What's needed is an exact copy of all the data below, without pictures.
□ □ □ □ □ □ □
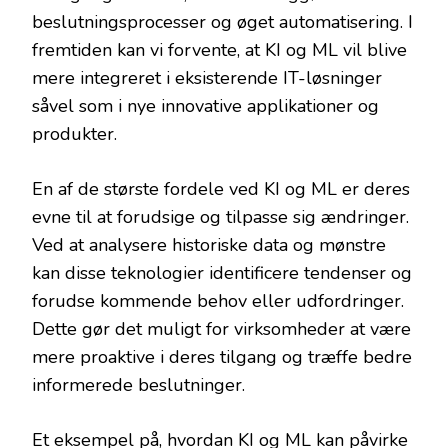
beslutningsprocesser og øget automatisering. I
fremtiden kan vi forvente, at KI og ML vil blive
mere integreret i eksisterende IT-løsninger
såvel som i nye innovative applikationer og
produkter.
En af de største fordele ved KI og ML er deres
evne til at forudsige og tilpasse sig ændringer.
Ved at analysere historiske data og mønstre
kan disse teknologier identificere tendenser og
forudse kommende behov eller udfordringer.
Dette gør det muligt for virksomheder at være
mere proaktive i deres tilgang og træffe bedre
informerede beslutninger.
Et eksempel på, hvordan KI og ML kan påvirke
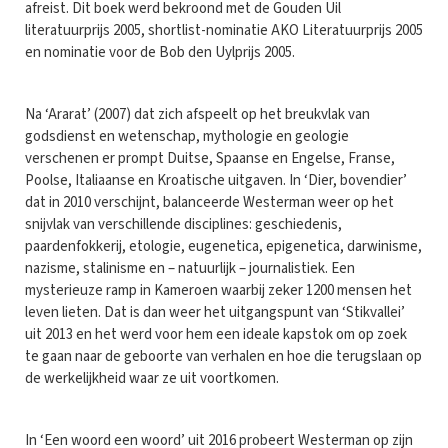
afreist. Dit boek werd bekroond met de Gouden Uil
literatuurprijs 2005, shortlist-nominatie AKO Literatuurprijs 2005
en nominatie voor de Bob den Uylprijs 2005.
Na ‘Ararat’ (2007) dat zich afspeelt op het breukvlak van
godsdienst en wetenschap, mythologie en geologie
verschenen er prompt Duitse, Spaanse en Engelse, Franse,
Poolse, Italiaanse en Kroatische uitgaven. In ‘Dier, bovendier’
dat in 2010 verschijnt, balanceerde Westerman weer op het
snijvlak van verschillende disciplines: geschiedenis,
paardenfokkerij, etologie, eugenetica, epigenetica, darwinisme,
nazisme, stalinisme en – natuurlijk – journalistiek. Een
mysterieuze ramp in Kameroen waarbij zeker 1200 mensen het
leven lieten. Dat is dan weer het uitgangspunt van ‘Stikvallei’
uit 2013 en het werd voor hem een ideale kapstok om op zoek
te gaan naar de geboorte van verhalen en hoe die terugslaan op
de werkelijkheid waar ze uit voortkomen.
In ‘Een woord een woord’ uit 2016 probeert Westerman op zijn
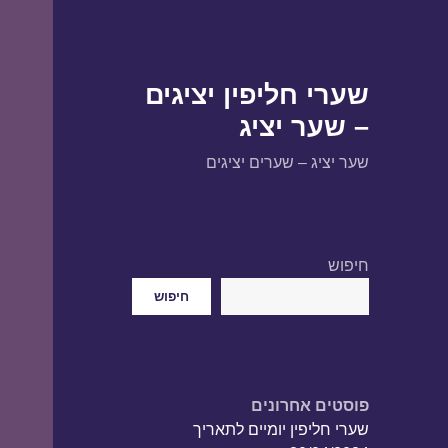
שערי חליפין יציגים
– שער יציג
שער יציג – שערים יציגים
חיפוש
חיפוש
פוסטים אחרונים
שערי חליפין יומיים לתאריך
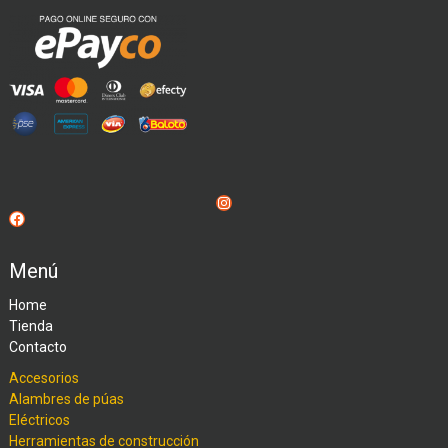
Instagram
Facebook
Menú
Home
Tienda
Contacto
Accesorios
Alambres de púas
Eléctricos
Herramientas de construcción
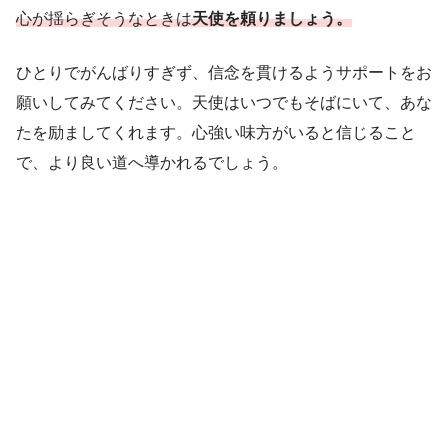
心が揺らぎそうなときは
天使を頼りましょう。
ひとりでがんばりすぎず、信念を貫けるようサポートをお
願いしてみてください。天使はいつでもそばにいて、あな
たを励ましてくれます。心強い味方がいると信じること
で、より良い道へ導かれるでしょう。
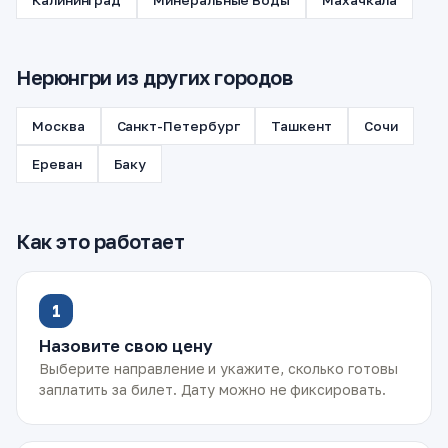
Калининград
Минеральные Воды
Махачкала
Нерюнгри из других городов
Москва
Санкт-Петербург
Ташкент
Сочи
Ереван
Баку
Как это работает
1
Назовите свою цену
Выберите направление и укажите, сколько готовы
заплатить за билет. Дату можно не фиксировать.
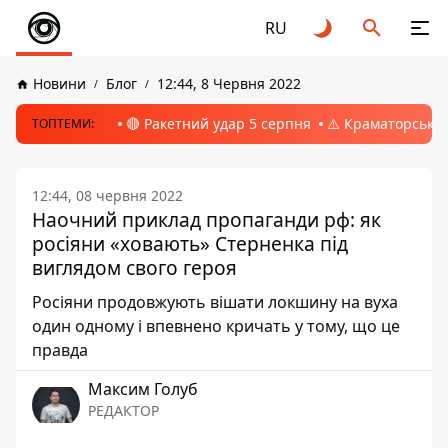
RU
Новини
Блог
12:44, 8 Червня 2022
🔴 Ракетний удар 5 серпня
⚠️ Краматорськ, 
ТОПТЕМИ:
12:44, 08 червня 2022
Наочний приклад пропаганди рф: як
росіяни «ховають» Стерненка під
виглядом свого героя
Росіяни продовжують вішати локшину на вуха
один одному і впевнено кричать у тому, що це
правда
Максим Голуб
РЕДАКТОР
□ □ □ □ □ □ □
Written answer ->
beslutningsprocesser og øget automatisering. I
fremtiden kan vi forvente, at KI og ML vil blive
mere integreret i eksisterende IT-løsninger
såvel som i nye innovative applikationer og
produkter.
En af de største fordele ved KI og ML er deres
evne til at forudsige og tilpasse sig ændringer.
Ved at analysere historiske data og mønstre
kan disse teknologier identificere tendenser og
forudse kommende behov eller udfordringer.
Dette gør det muligt for virksomheder at være
mere proaktive i deres tilgang og træffe bedre
informerede beslutninger.
Et eksempel på, hvordan KI og ML kan påvirke
afreist. Dit boek werd bekroond met de Gouden Uil
literatuurprijs 2005, shortlist-nominatie AKO Literatuurprijs 2005
en nominatie voor de Bob den Uylprijs 2005.
Na ‘Ararat’ (2007) dat zich afspeelt op het breukvlak van
godsdienst en wetenschap, mythologie en geologie
verschenen er prompt Duitse, Spaanse en Engelse, Franse,
Poolse, Italiaanse en Kroatische uitgaven. In ‘Dier, bovendier’
dat in 2010 verschijnt, balanceerde Westerman weer op het
snijvlak van verschillende disciplines: geschiedenis,
paardenfokkerij, etologie, eugenetica, epigenetica, darwinisme,
nazisme, stalinisme en – natuurlijk – journalistiek. Een
mysterieuze ramp in Kameroen waarbij zeker 1200 mensen het
leven lieten. Dat is dan weer het uitgangspunt van ‘Stikvallei’
uit 2013 en het werd voor hem een ideale kapstok om op zoek
te gaan naar de geboorte van verhalen en hoe die terugslaan op
de werkelijkheid waar ze uit voortkomen.
In ‘Een woord een woord’ uit 2016 probeert Westerman op zijn
שערי חליפין יציגים
– שער יציג
שער יציג – שערים יציגים
חיפוש
חיפוש
פוסטים אחרונים
שערי חליפין יומיים לתאריך
Instagram
Facebook
Menú
Home
Tienda
Contacto
Accesorios
Alambres de púas
Eléctricos
Herramientas de construcción
心が揺らぎそうなときは
天使を頼りましょう。
ひとりでがんばりすぎず、信念を貫けるようサポートをお
願いしてみてください。天使はいつでもそばにいて、あな
たを励ましてくれます。心強い味方がいると信じること
で、より良い道へ導かれるでしょう。
Калининград
Минеральные Воды
Махачкала
Нерюнгри из других городов
Москва
Санкт-Петербург
Ташкент
Сочи
Ереван
Баку
Как это работает
1
Назовите свою цену
Выберите направление и укажите, сколько готовы
заплатить за билет. Дату можно не фиксировать.
RU
Новини
Блог
12:44, 8 Червня 2022
🔴 Ракетний удар 5 серпня
⚠️ Краматорськ, 
ТОПТЕМИ:
12:44, 08 червня 2022
Наочний приклад пропаганди рф: як
росіяни «ховають» Стерненка під
виглядом свого героя
Росіяни продовжують вішати локшину на вуха
один одному і впевнено кричать у тому, що це
правда
Максим Голуб
РЕДАКТОР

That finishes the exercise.